Written request → In the material below, reproduce the lines beginning with the one that contains "pose: elev=289.1 azim=27.8" and continuing through the one that contains "Dot at: (193, 352)". Leave the pictures out of your answer.

Supplied data →

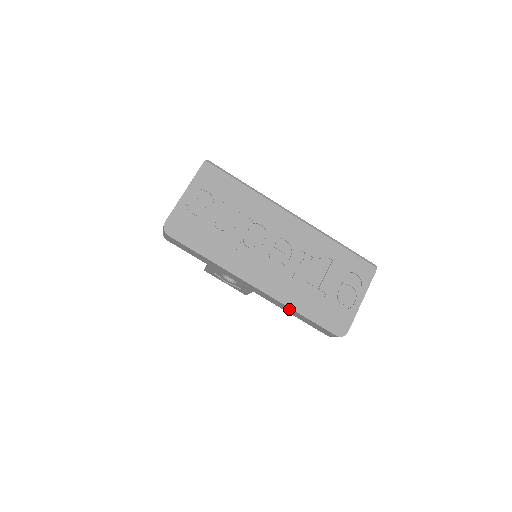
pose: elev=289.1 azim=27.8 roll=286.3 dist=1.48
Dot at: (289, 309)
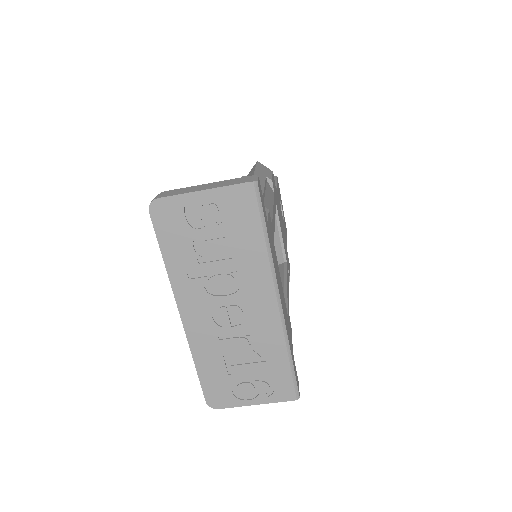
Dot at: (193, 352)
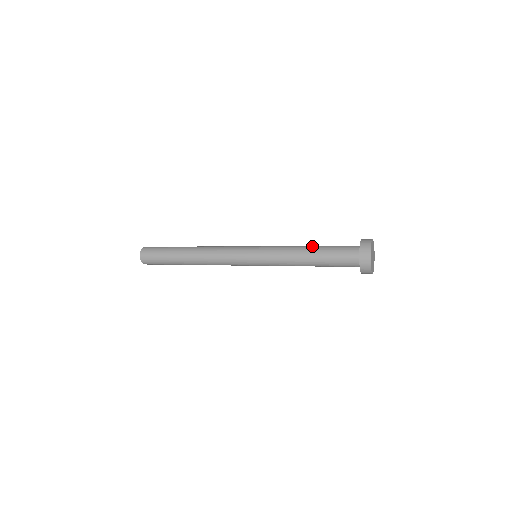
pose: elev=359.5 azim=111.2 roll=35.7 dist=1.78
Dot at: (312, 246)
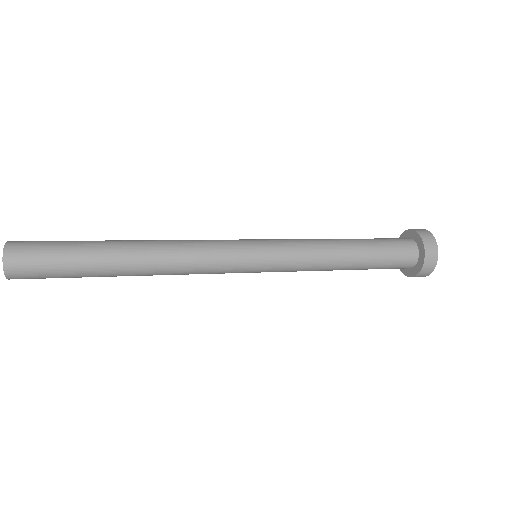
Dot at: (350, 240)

==

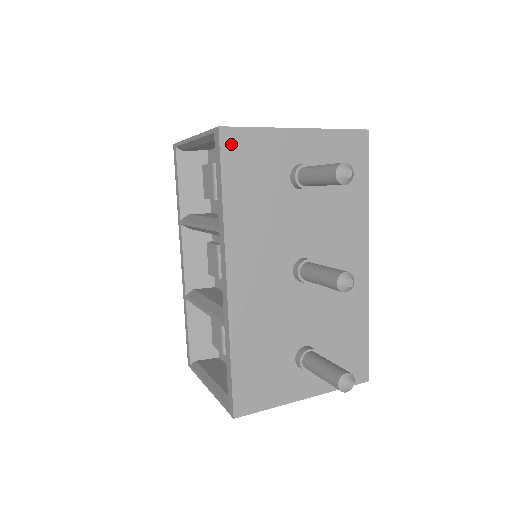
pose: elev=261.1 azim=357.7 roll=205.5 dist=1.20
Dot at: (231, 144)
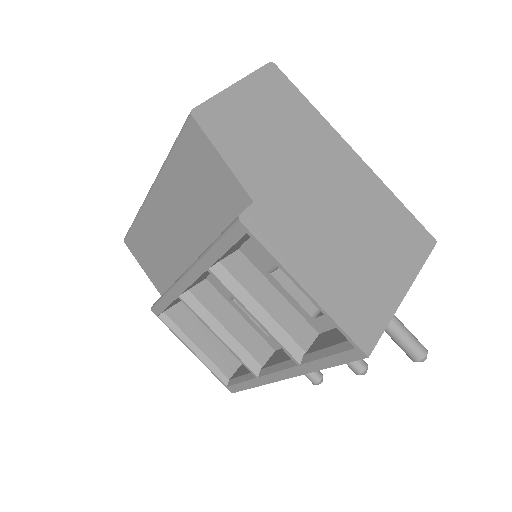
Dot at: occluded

Response to this task →
pose: elev=289.1 azim=27.8 roll=286.3 dist=1.48
Dot at: (289, 309)
Dot at: (193, 352)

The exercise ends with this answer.